## WORK TO BE COMPLETED
Beginning with the line that contains "- Command ⌘ + 4 画廊", transcribe every line through the end of the entries exactly as written, and reproduce nothing else.

--------

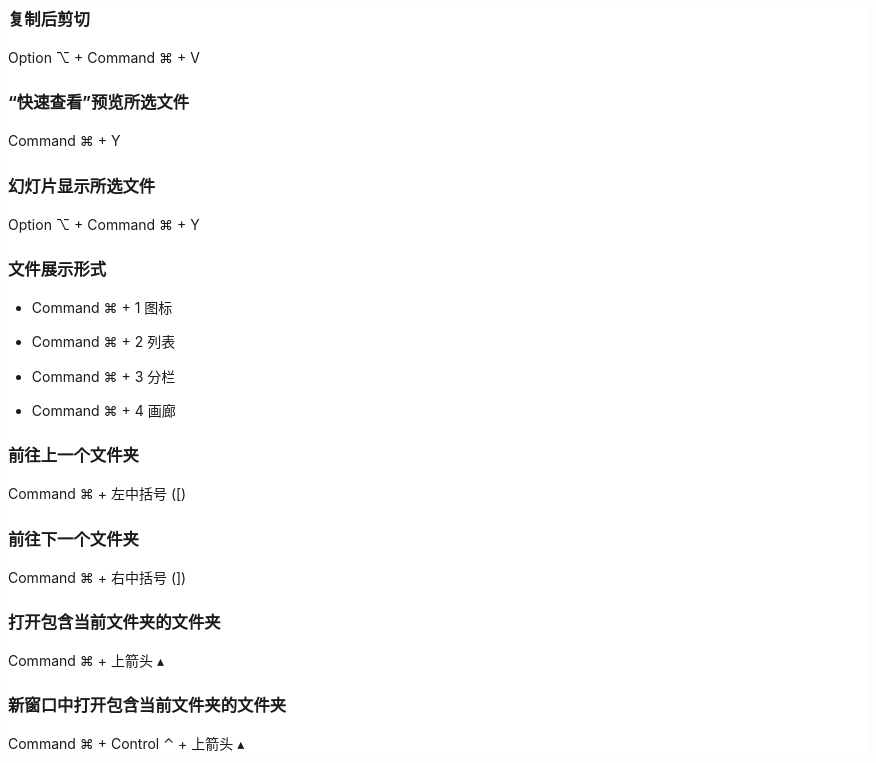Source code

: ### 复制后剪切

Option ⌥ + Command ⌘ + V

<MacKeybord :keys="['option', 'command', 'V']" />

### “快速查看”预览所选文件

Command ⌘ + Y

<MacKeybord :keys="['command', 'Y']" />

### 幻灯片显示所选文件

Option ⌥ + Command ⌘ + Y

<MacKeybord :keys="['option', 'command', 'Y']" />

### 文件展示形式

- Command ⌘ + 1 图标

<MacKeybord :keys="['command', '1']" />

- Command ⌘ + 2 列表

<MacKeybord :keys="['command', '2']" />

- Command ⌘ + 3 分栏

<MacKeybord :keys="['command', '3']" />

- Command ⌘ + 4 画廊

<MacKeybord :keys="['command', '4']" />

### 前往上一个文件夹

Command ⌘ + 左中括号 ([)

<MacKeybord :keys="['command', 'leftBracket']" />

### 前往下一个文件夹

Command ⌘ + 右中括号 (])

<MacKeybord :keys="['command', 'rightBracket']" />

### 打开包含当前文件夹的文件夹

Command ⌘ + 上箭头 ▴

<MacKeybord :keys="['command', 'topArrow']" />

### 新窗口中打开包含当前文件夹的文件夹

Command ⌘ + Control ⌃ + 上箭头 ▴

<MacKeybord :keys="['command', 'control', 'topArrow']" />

--------

## SOLVED EXERCISE
- Command ⌘ + 4 画廊

<MacKeybord :keys="['command', '4']" />

### 前往上一个文件夹

Command ⌘ + 左中括号 ([)

<MacKeybord :keys="['command', 'leftBracket']" />

### 前往下一个文件夹

Command ⌘ + 右中括号 (])

<MacKeybord :keys="['command', 'rightBracket']" />

### 打开包含当前文件夹的文件夹

Command ⌘ + 上箭头 ▴

<MacKeybord :keys="['command', 'topArrow']" />

### 新窗口中打开包含当前文件夹的文件夹

Command ⌘ + Control ⌃ + 上箭头 ▴

<MacKeybord :keys="['command', 'control', 'topArrow']" />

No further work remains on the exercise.